Yep Amigo...hit the nail firmly on the head...not sure DSN is happy with her authority being challenged...have a much better relationship with GP...going to appointment...ready for Grizelda on Monday...just watch this space...enjoy your weekend...thanks.


----------



## Amigo (Apr 21, 2017)

I wouldn't give up now Bubbsie, not now the GCC have given consent and your GP is in agreement. I'm used to these rotten health and funding battles and in the end it comes down to strategy. I'd arrange an appointment with the DSN and be very calm but resolute. I'd be asking her why, if the GCC and your GP are in agreement to this method of managing your diabetes, why she isn't? Ask her what's motivating her to object? Put the ball in her court. Nobody likes to be seen as unreasonable for the sake of it. 

Good luck though, these things take their toll.


----------



## Bubbsie (Apr 21, 2017)

Amigo said:


> I wouldn't give up now Bubbsie, not now the GCC have given consent and your GP is in agreement. I'm used to these rotten health and funding battles and in the end it comes down to strategy. I'd arrange an appointment with the DSN and be very calm but resolute. I'd be asking her why, if the GCC and your GP are in agreement to this method of managing your diabetes, why she isn't? Ask her what's motivating her to object? Put the ball in her court. Nobody likes to be seen as unreasonable for the sake of it.
> 
> Good luck though, these things take their toll.

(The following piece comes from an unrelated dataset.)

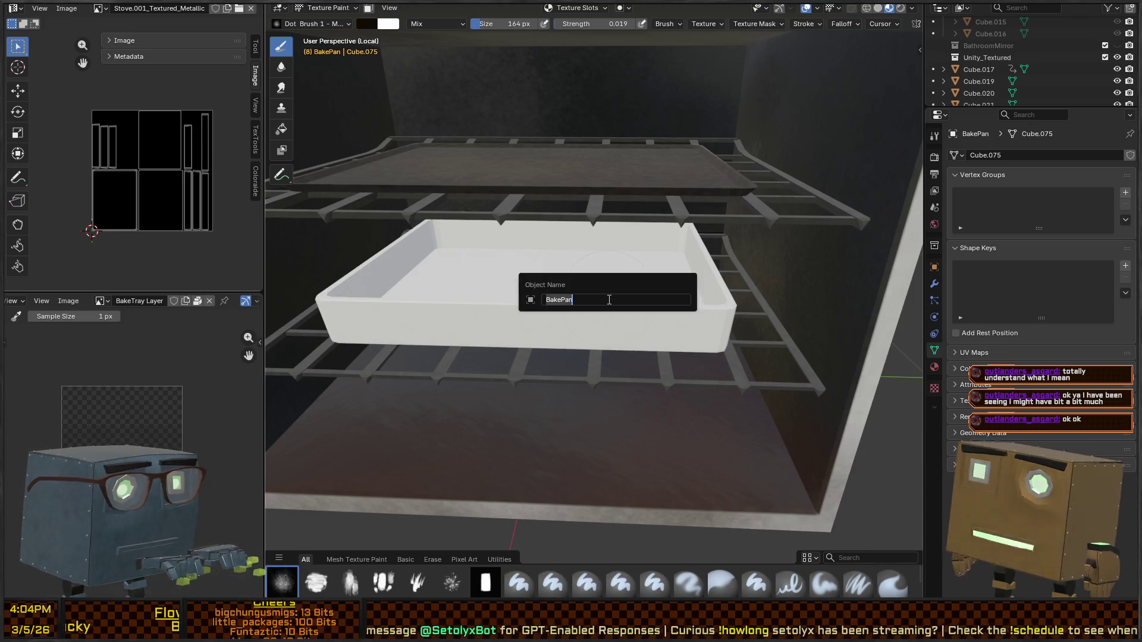
Step: Rename the object BakingDish and paste that name onto its mesh data
text(BakingDish)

Have an appointment with her on Monday...initially was going to cancel...now going...ready for her...all above points will be considered...put to her...yes...starting to take it's toll...had such a difficult job yesterday...had to push myself hard to concentrate...will also discuss with GP on his return...update on Monday...thanks.


----------



## Bubbsie (Apr 21, 2017)

Mrs Mad Ronin said:


> I am sorry you are going through this. It's so annoying when you end up having to fight for the right care etc when the last thing you need is the stress of doing just that.I hope you get this sorted asap


Thanks MMR...almost there...just one more hurdle...enjoy your weekend.


----------



## AndBreathe (Apr 21, 2017)

@Bubbsie - To be honest, I think you have to go on Monday and give them the opportunity to choose the way forward.  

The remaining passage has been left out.